PROBLEM: What you return should be only the lines in the entries below between the one holding "Page size: 1275x1650." and the one holding "List each element's type and", ends included, with every picture left out.

SUPPLIED ENTRIES:
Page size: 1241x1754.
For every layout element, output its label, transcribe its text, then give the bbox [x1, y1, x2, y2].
==
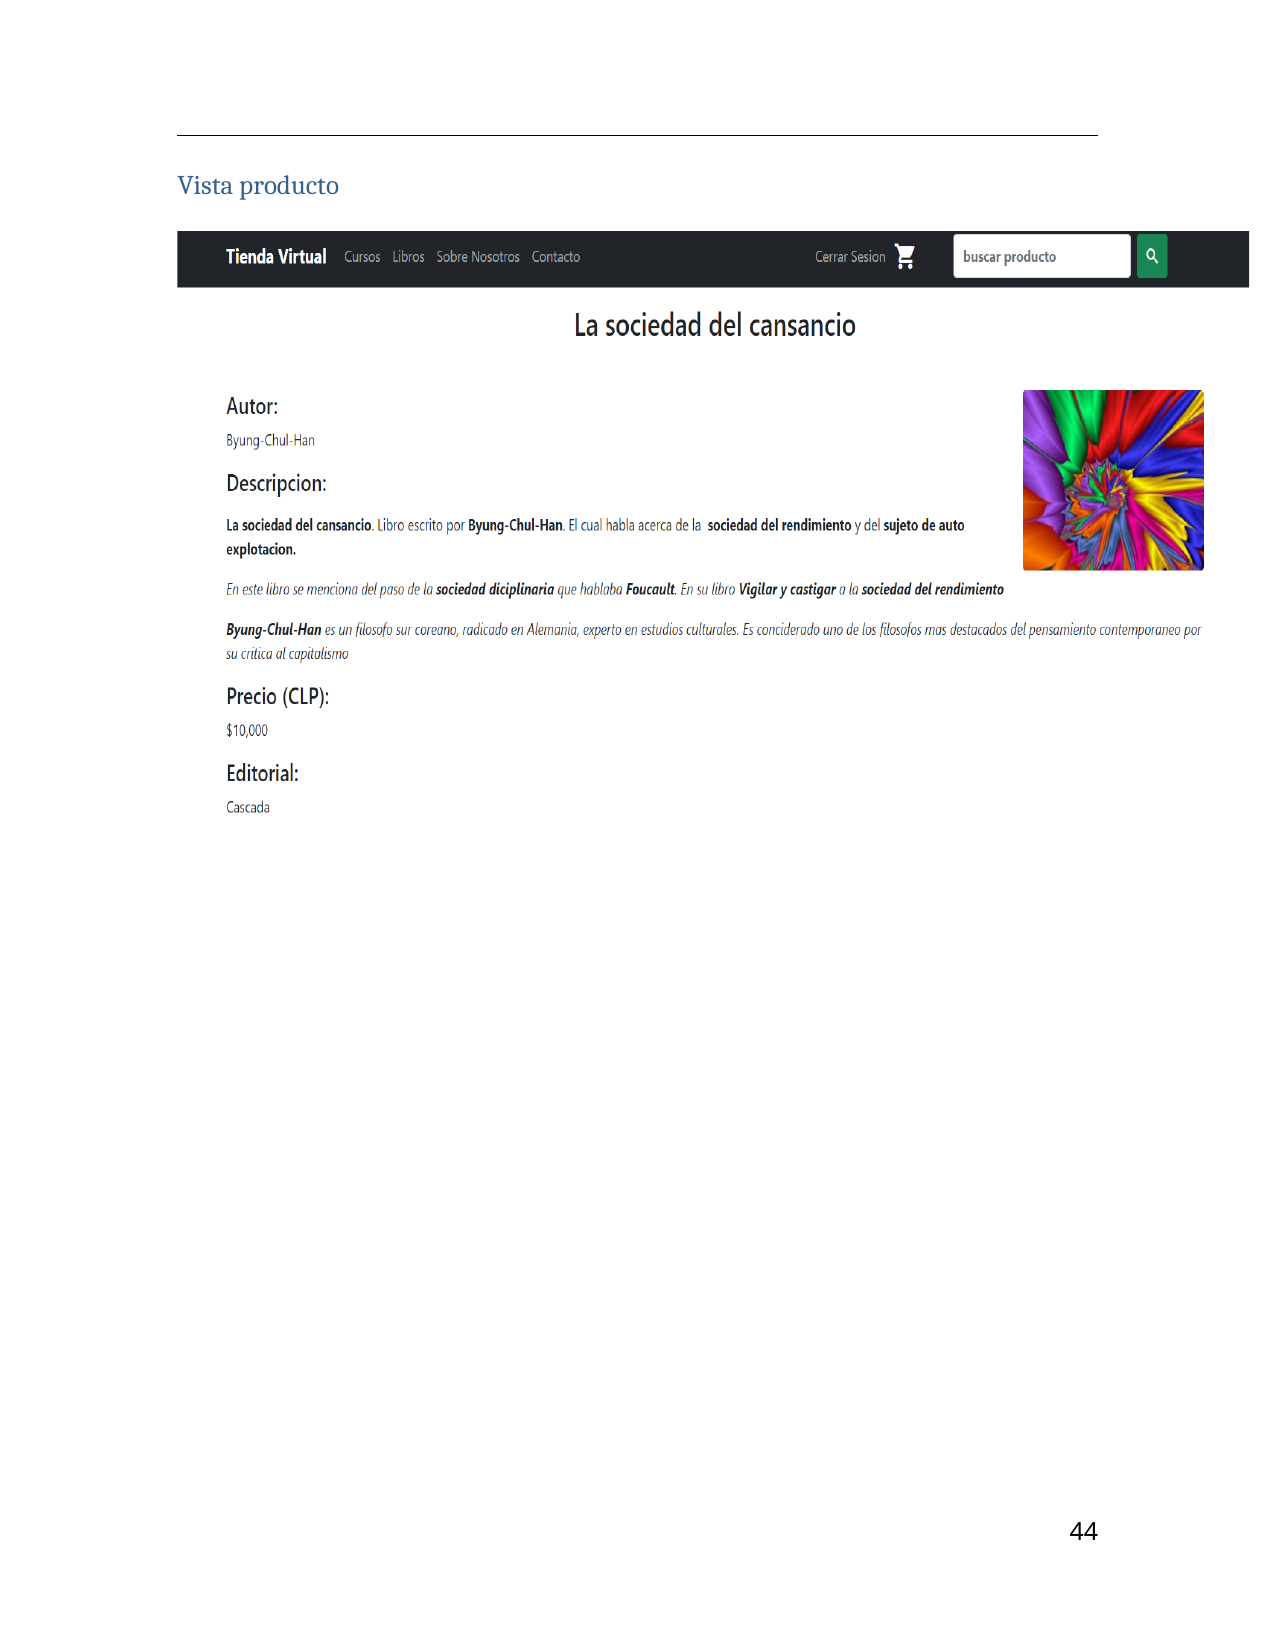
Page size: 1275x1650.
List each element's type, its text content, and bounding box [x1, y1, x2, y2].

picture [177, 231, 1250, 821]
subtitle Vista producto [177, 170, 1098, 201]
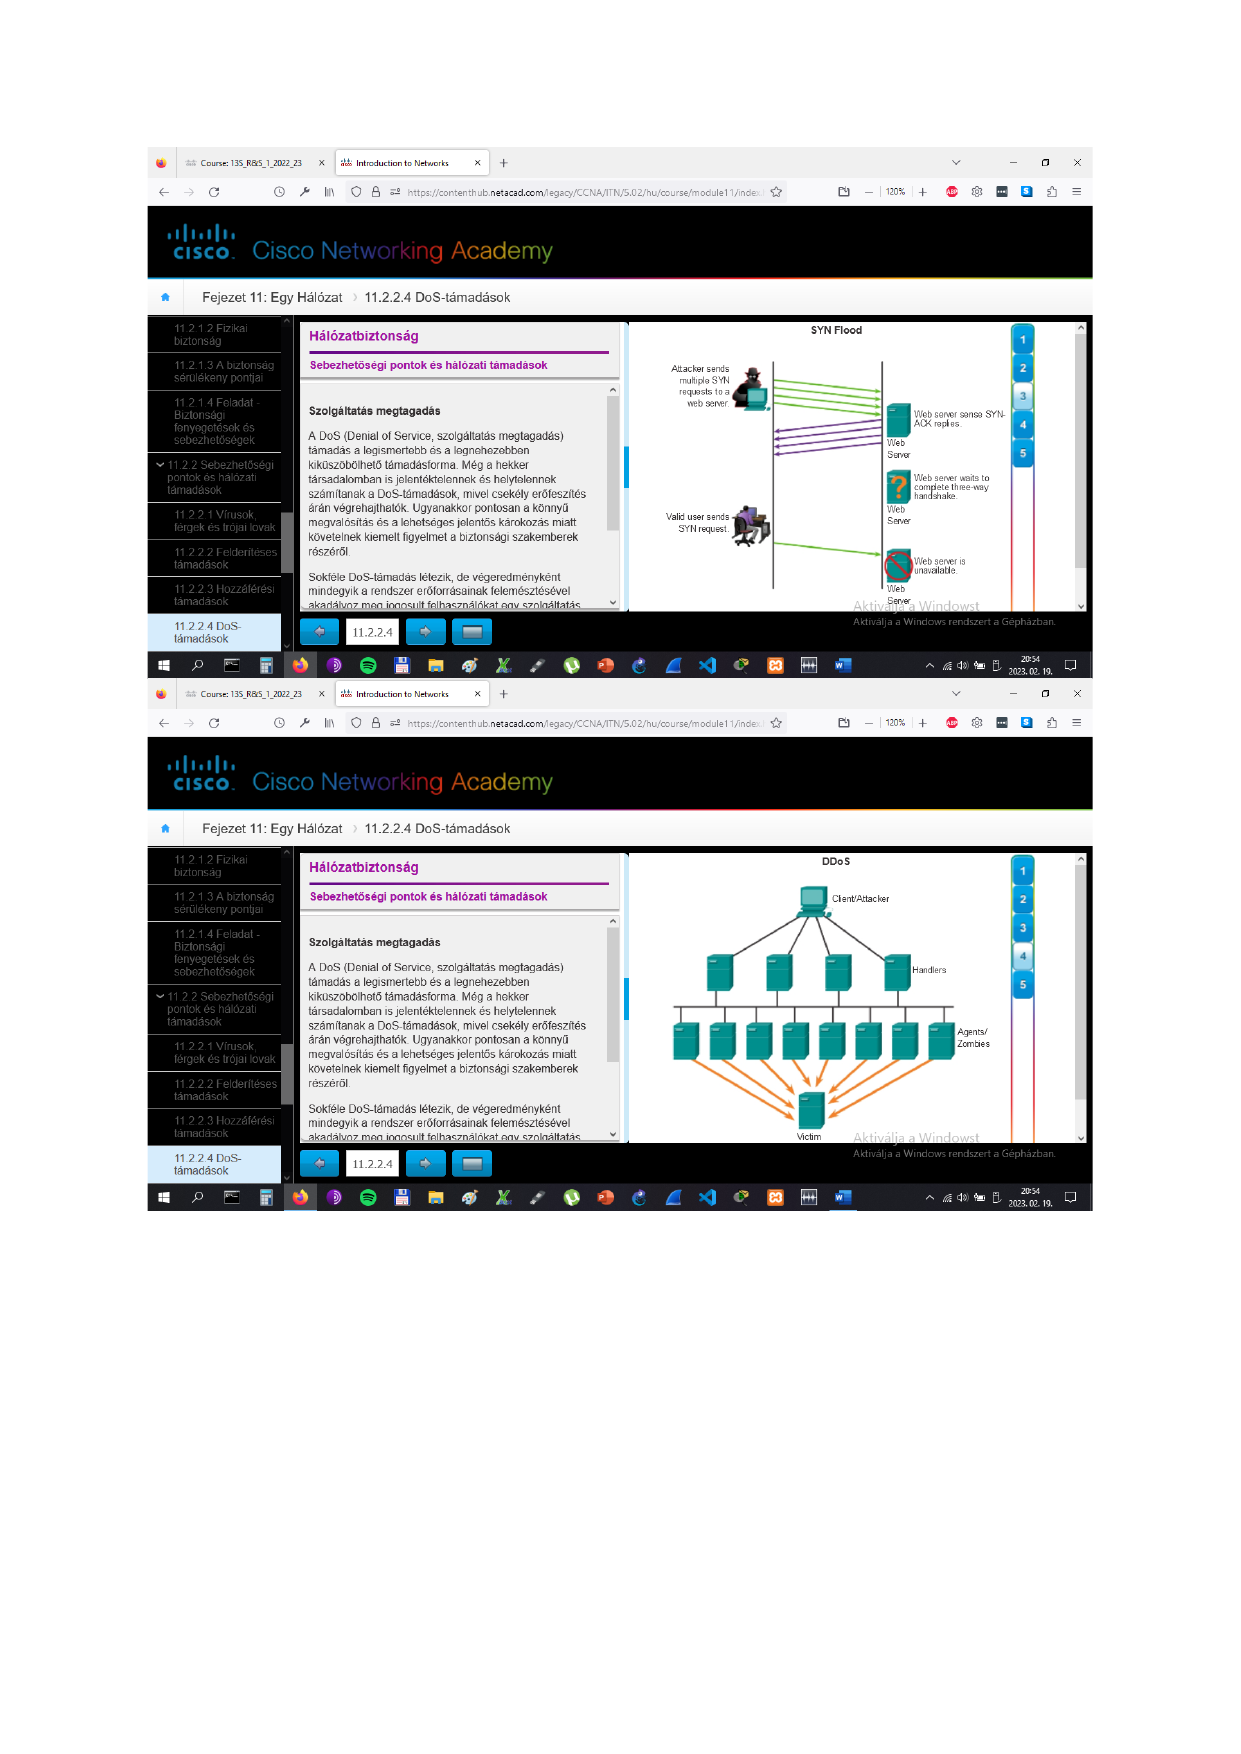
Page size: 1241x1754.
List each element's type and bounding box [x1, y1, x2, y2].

ANSWER SPACE:
Page size: 1275x1650.
List each element's type, its text content, and bounding box [x1, y1, x2, y2].

picture [177, 231, 1250, 821]
subtitle Vista producto [177, 170, 1098, 201]
Page size: 1241x1754.
List each element's type and bounding box [x1, y1, x2, y2].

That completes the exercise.